The variational lower bound for this model that we must maximize is (note that we condition on $X$ now unlike the previous section):

\[\begin{align*} \tag{1} L &= -D_{KL} \bigg ( q(Z) || p(Z|X) \bigg ) + \log p(X | Z) \\ \tag{1} L &\approx \frac{1}{2} \sum_{j=1}^J \bigg ( 1 + \log \big ((\sigma_j)^2 - (\mu_j)^2 - (\sigma_j)^2 \big ) \bigg ) + \frac{1}{S} \sum_{s=1}^S \log p(X|Z^{(s)}) \\ \end{align*}\]

$J$ is the dimension of the latent variable $Z$, and $S$ is the number of samples that are passed into the generative model before calculating the log likelihood of the input data, $X$, under the parameters inferred by the generative model.

The first term can be viewed as a regularizing term, which forces $Z$ to be close to the prior, and the log likelihood term can be viewed as a reconstruction term (autoencoder parlance), where the generated data must be close to the input data.

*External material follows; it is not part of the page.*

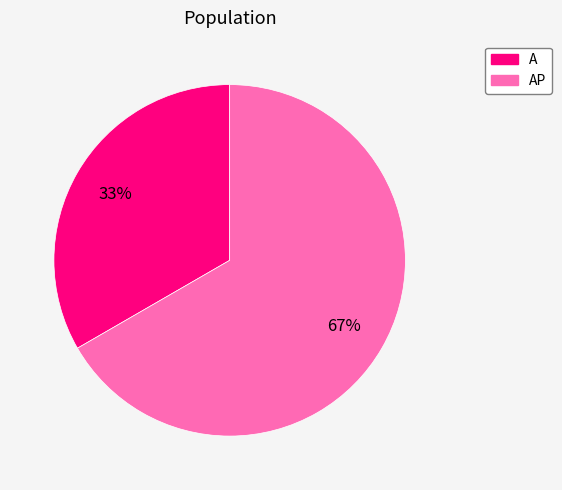

Does any single category account for the majority?

Yes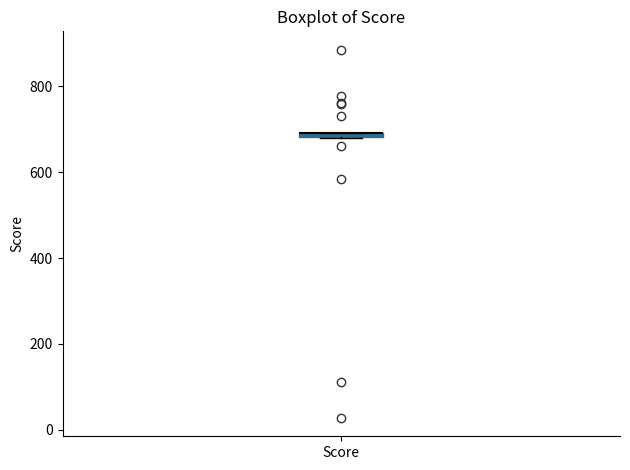

Where is the upper edge of the box for Score on the y-axis? The values are not printed on the chart, so give them approximately, as read against the axis.

700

Semi-Supervised Learning with Deep Generative Models

In the original VAE paper, the authors employ the generative model to reconstruct image inputs so as to show that the algorithm learns a set of meaningful latent variables $Z$. In Semi-Supervised Learning with Deep Generative Models, Kingma et al use the VAE framework as a preprocessing step before discriminative training:

First train the VAE using unlabeled data, then train the classifer on top of the VAE.

Implementation

The Jupyter Notebook for this section can be found here.

A classic binary classification dataset is the Wisconsin Breast Cancer Diagnostic dataset. It contains 569 samples with 30 variables each; each sample is labeled as “benign” or “malignant”. Sklearn makes it easy to import the data. Our goal is to build a semi-supervised model that leverages unlabeled data for the purposes of increasing classification accuracy.

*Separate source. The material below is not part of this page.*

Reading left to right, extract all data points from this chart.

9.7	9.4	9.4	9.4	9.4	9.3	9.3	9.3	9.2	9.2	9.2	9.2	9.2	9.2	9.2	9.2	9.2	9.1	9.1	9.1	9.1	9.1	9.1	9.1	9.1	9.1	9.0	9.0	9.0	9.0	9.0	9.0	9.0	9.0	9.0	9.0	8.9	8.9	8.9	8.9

First, we build an straightforward two layer neural network, visualized with Tensorboard:

Supervised Graph

Here’s the training loss curve:

Training Loss for Supervised Graph

Which results in an accuracy on the hold-out test set of 98.6%. Very nice!

Next, we build a two layer VAE with a linear neural network build on top of $Z$. Here’ s the Tensorboard visualization:

Semi-Supervised Graph

We then train the autoencoder portion of the model on the training data without utilizing the labels:

VAE Loss
Reconstruction Loss

Then we freeze the weights on the autoencoder portion and only train the weights of the linear model with the labeled training data:

Linear Model Loss

Which results in an accuracy on the hold-out test set of 98.6%. Which matches the results from the supervised model! Why is this exciting?

Conclusion

This pair of results show that the VAE has learned a set of features $Z$ that could be linearly separated to achieve the same accuracy as a non-linear neural network with many more variables. This size of this dataset and the absence of truly unlabeled data limits our ability to go further, but real world classification problems that fit the problem description abound, simply because labeling data is almost always more expensive than obtaining lots of unlabeled data.

Further Reading

The interested reader may want to read some of the many extensions of these two papers: Several papers aim to make $Z$ more expressive, such as the application of normalizing flows to the latent variables. Some papers complicate the inference scheme for the labels, such as Auxillary Deep Generative Models (as a sidenote, I began coding up this paper here). The blending of neural networks and Bayesian statistics is an active area of research, and I’m excited to see what the next advances are!